State may use private modular units for refugees as hotels return to tourism

Minister for Integration Roderic O’Gorman confirmed the move amid pressure from Fine Gael TD to use private companies for modular units

The Coalition may turn to the private sector to fast-track the delivery of modular units for refugees and asylum seekers under new plans being considered by senior officials.

Politicians will also be told this week that more beds are going to be lost in the next two weeks because hotels are pivoting back to using their rooms for tourism purposes, while up to 128 asylum seekers and refugees could shortly be placed in new tented accommodation in Mullingar Barracks.

Minister for Integration Roderic O’Gorman has confirmed that officials are now examining whether they can get access to privately owned modular developments.

It comes after The Irish Times revealed earlier this month how up to half of the 700 quick-build modular houses approved by the Government to house Ukrainian refugees might not be completed by the end of 2023 over difficulties assessing suitable sites. The original completion date for those modular units on State land was November 2022 but the process has been beset by delays.


“I am advised by my officials that within the work of the Government accommodation working group established by the Taoiseach, discussions are taking place on the feasibility of accessing privately owned modular developments and the steps involved. To date, my department have not contracted any private modular developments,” Mr O’Gorman said in parliamentary correspondence to Fine Gael TD Paul Kehoe.

Mr Kehoe said he had been contacted by two private firms which indicated that they could roll out their own modular units within weeks. He said that given the urgency posed by the accommodation shortage, the Department of Integration should consider getting modular units developed outside of the normal tendering process.

“If we are really serious about solving this issue, we should be willing to look at everything and every option. On this occasion, we may have to throw the long-trail process out the window. It could be 12 months before those units are available through the tendering process. There are companies here that can solve this problem that we have. These are highly rated modular units that could last many years,” he told The Irish Times.

Meanwhile, the Joint Committee on Integration will be told by senior officials on Tuesday that there is “an unprecedented level of demand” for accommodation for international protection applicants.

Assistant secretary general in the Department of Integration Carol Baxter will tell the committee that there are now 20,648 people being accommodated in the international protection system, compared with 11,000 this time last year.

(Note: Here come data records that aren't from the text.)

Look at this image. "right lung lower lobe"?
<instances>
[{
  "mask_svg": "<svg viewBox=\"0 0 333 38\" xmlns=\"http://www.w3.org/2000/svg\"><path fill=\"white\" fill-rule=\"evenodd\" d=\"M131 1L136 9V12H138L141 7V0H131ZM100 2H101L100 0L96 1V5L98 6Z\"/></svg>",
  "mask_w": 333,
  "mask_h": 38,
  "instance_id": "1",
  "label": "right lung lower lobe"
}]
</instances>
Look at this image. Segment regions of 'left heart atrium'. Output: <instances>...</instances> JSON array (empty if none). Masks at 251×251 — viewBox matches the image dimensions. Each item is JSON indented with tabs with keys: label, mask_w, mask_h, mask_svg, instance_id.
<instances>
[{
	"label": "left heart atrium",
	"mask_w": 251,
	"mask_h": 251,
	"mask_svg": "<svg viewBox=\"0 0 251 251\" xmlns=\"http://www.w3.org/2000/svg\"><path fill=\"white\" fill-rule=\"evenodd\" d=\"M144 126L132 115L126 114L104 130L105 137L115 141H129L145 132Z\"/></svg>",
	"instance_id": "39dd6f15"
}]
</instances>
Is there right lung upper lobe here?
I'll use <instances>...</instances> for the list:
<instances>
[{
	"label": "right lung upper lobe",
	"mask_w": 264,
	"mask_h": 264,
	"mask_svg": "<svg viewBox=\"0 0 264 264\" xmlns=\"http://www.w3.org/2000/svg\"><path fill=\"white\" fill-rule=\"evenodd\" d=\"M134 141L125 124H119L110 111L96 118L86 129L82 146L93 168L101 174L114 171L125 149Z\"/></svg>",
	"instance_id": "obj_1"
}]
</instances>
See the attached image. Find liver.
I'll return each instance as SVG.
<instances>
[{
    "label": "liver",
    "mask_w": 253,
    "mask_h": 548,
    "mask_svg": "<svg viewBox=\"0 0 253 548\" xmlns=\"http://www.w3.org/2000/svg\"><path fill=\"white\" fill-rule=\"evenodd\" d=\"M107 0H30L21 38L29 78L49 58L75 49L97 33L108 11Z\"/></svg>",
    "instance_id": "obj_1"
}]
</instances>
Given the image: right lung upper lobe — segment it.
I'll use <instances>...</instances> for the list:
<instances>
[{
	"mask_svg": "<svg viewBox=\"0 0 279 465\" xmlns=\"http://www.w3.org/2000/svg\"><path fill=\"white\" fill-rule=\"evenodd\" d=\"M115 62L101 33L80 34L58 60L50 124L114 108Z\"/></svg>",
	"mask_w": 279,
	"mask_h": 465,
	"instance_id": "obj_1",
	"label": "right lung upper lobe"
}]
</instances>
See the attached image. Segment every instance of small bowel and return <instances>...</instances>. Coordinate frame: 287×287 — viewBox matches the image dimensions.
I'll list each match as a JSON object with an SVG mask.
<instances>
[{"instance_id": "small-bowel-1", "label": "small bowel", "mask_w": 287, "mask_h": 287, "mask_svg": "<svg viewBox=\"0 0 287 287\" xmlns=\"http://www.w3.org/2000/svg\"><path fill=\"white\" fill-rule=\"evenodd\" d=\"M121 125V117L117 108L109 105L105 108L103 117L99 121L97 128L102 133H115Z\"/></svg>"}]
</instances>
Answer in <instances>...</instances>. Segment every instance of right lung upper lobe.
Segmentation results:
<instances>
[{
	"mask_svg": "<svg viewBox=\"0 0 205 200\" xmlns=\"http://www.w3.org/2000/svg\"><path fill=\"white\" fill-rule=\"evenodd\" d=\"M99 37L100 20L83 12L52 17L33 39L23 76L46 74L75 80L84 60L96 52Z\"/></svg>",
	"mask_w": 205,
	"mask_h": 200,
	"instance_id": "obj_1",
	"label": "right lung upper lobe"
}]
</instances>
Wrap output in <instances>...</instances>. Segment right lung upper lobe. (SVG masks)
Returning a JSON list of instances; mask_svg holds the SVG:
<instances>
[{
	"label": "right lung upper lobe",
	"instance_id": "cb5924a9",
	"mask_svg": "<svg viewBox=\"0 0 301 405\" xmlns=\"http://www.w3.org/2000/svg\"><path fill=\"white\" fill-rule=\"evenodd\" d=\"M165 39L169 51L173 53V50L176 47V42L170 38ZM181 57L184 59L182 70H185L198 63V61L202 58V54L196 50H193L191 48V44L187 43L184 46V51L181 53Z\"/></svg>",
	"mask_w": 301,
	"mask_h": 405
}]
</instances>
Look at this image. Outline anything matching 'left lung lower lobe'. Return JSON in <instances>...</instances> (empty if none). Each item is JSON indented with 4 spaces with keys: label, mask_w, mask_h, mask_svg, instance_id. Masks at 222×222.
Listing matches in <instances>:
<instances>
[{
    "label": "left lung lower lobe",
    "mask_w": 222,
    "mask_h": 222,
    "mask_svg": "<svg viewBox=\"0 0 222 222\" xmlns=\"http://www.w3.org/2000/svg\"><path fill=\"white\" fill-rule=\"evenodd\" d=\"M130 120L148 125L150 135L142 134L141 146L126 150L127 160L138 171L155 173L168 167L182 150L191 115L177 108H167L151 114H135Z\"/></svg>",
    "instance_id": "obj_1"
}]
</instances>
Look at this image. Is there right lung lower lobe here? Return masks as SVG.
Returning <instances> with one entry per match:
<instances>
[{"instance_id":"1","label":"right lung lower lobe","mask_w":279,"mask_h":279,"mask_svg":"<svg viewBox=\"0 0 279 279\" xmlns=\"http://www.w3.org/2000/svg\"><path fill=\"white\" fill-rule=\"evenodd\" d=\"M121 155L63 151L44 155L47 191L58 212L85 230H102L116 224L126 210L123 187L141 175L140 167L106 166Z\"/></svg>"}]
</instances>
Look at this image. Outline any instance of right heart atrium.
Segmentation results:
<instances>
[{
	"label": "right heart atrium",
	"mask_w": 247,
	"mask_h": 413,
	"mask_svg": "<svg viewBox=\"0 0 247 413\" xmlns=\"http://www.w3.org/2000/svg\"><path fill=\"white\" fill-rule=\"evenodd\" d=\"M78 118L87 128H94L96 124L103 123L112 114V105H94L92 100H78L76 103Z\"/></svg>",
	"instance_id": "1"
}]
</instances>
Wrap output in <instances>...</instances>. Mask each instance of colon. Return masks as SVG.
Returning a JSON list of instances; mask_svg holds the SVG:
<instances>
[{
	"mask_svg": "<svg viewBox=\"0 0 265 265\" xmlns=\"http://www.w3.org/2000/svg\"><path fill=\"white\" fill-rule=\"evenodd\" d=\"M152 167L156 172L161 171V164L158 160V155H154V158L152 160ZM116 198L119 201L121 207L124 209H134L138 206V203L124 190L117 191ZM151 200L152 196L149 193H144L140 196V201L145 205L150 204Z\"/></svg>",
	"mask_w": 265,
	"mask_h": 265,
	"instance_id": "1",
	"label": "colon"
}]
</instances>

So far this year, 5,880 extra beds have been procured. However, Ms Baxter will tell the committee that 2,500 beds have been lost in this period as hotels return to offering their rooms to tourists. A further 92 beds are scheduled to be lost by June 10th, she will say.

She will also say that “in spite of intensive efforts, demand for accommodation has outstripped available capacity over the last 18 months”.

At present 102 people are accommodated in tents at the Knocklisheen accommodation centre “and there will shortly be tented capacity at Mullingar Barracks for 128 people” for both refugees and IP applicants, Ms Baxter is expected to say.

The Citywest Hub in Dublin was forced to pause entry in January and continues to operate over capacity. As of last week, there were 627 adult males temporarily accommodated there. The facility has capacity for 600 people. As of last week, 217 adult males are without accommodation or shelter in Ireland.

In answer to a parliamentary question, Mr O’Gorman said Ireland had responded to “the largest displacement of people on the European Continent since the second World War”.

“Since February 2022, my department has worked extensively to accommodate over 83,000 arrivals fleeing the war in Ukraine, of which 60,000 have sought accommodation from this department.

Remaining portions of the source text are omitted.